François Hollande vous inspire beaucoup. Ne vous obséderait-il pas un peu?
Quelque chose me frappe chez lui. C'est l'homme politique qui s'est attiré le plus de sobriquets: «Fraise des bois», «Flanby», «Culbuto», «Ni oui ni non», «Guimauve le Conquérant» et, depuis qu'il est à l'Élysée, «Pépère». Ça fait beaucoup pour un seul homme! Je pense depuis le début qu'il s'est embarqué dans une mauvaise aventure. Donc, tout devient possible! Y compris le fait qu'en décembre 2015, après des élections cantonales calamiteuses, un congrès du PS tonitruant puis des élections régionales cataclysmiques, il choisisse de partir… Qui vivra verra!

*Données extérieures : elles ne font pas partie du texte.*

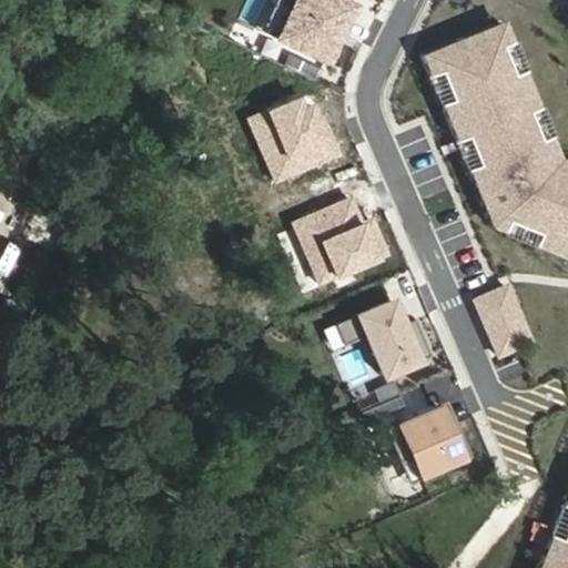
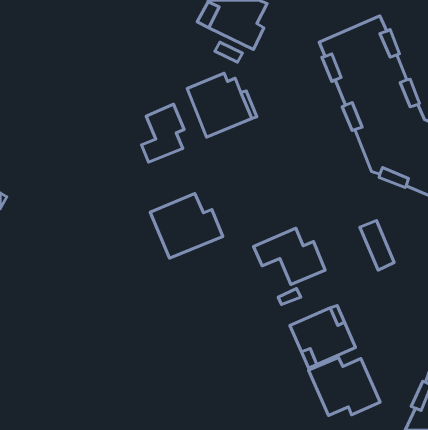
building: none -> [142,104,184,162]
building: [293,197,388,283] -> [150,194,223,258]
building: none -> [308,357,380,416]

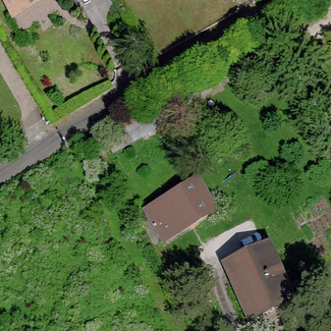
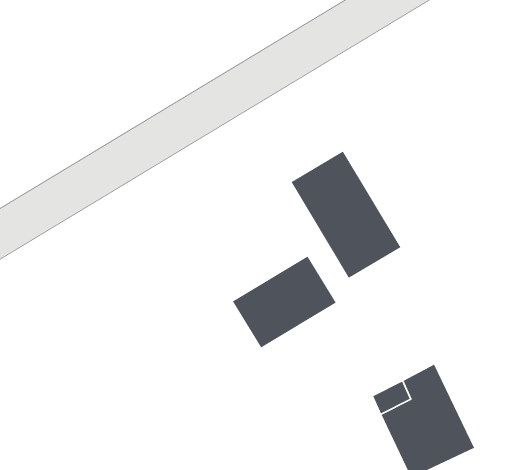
building: none -> [290,150,401,279]

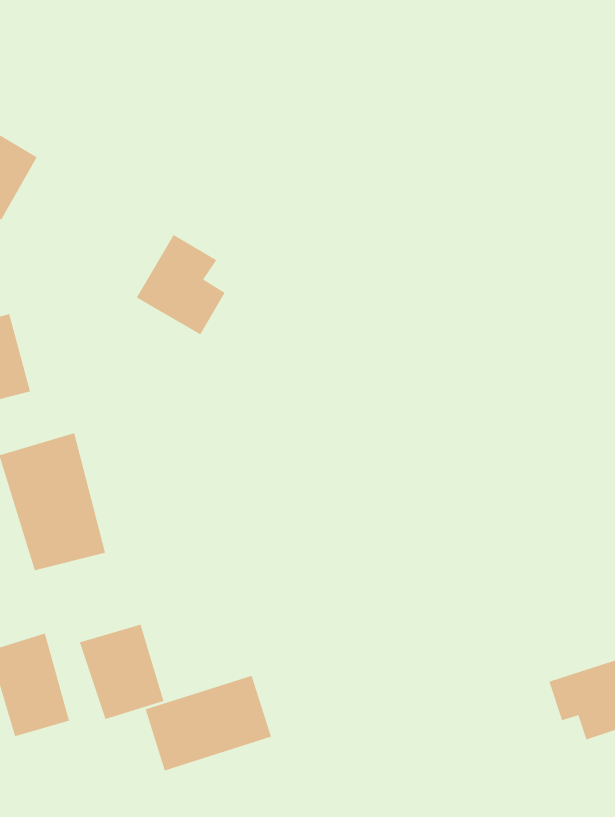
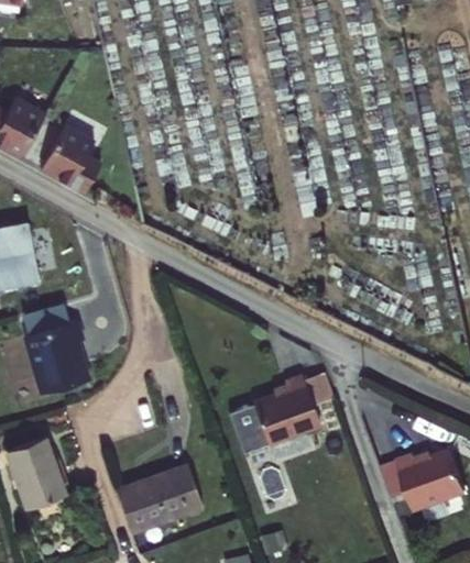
building: [136,234,225,335] -> [37,126,98,195]
building: none -> [233,375,334,453]
building: [79,624,164,720] -> none

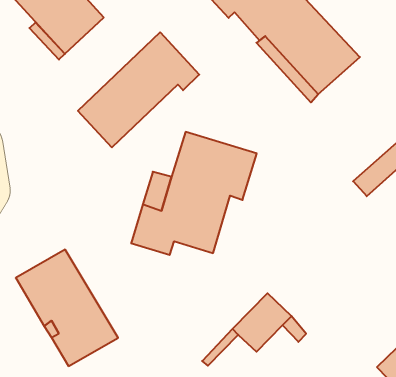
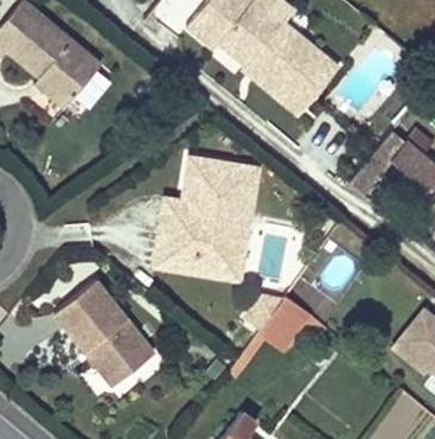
building: [78,32,199,147] -> none
building: none -> [191,210,250,279]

Vous avez choisi un mode burlesque pour décrire les mœurs et coutumes du monde politique. Or, l'époque n'est pas particulièrement burlesque…
Certes non, mais, sur le Titanic, l'orchestre a joué jusqu'au bout… Je suis frappé par le visage toujours jovial de Michel Sapin qui, s'il n'avait été nommé aux Finances, serait toujours ministre de l'Emploi aujourd'hui et nous dirait que si le chômage progresse, c'est, en fait, parce qu'il régresse… Les hommes politiques nous servent d'étonnants numéros d'acteurs. La particularité de cette époque, c'est que ça commence à se voir…
Vous surnommez Michel Sapin Séraphin Lampion, ce personnage de Tintin qui veut vendre coûte que coûte ses improbables polices d'assurance. Hergé fait partie de vos sources d'inspiration?
Hergé et d'autres. J'y ai mis un peu de poésie, avec Dominique de Villepin qui récite du Rimbaud et du Paul-Jean Toulet à Nicolas Sarkozy, lequel s'est entiché de Baudelaire. Je me suis attaché à caricaturer tous mes personnages à partir de tel ou tel aspect de leur personnalité. Nicolas Sarkozy, toujours survolté, François Fillon et son amour des voitures pleines de chevaux, Arnaud Montebourg, qui semble perpétuellement déclamer, Manuel Valls et sa fièvre espagnole... Et puis, vers la fin de l'ouvrage, je me suis amusé à donner à ces pages la tournure d'un roman policier.
Malgré tout, il arrive que vous vous trompiez dans vos prédictions…
Oui, j'avoue! Les lecteurs du Figaro qui auront lu au mois d'août «Hollande s'en va» constateront que j'ai dû remanier l'histoire. J'avais imaginé que Jean-Pierre Raffarin deviendrait président du Sénat fin septembre… et ce fut Gérard Larcher! Le détail avait son importance puisque, si François Hollande s'en va, il est remplacé par le président du Sénat. Errare humanum est! J'ai donc profondément modifié l'histoire, et j'ai rajouté un ultime épisode.
Si Hollande s'en va avant la fin, pensez-vous ouvrir un cabinet de voyance ou de conseil en stratégie?
Peut-être. Ou bien irai-je jouer au Loto…
Hollande s'en va, par Philippulus, Les éditions des Equateurs - Le Figaro, 240 pages, 18 euros.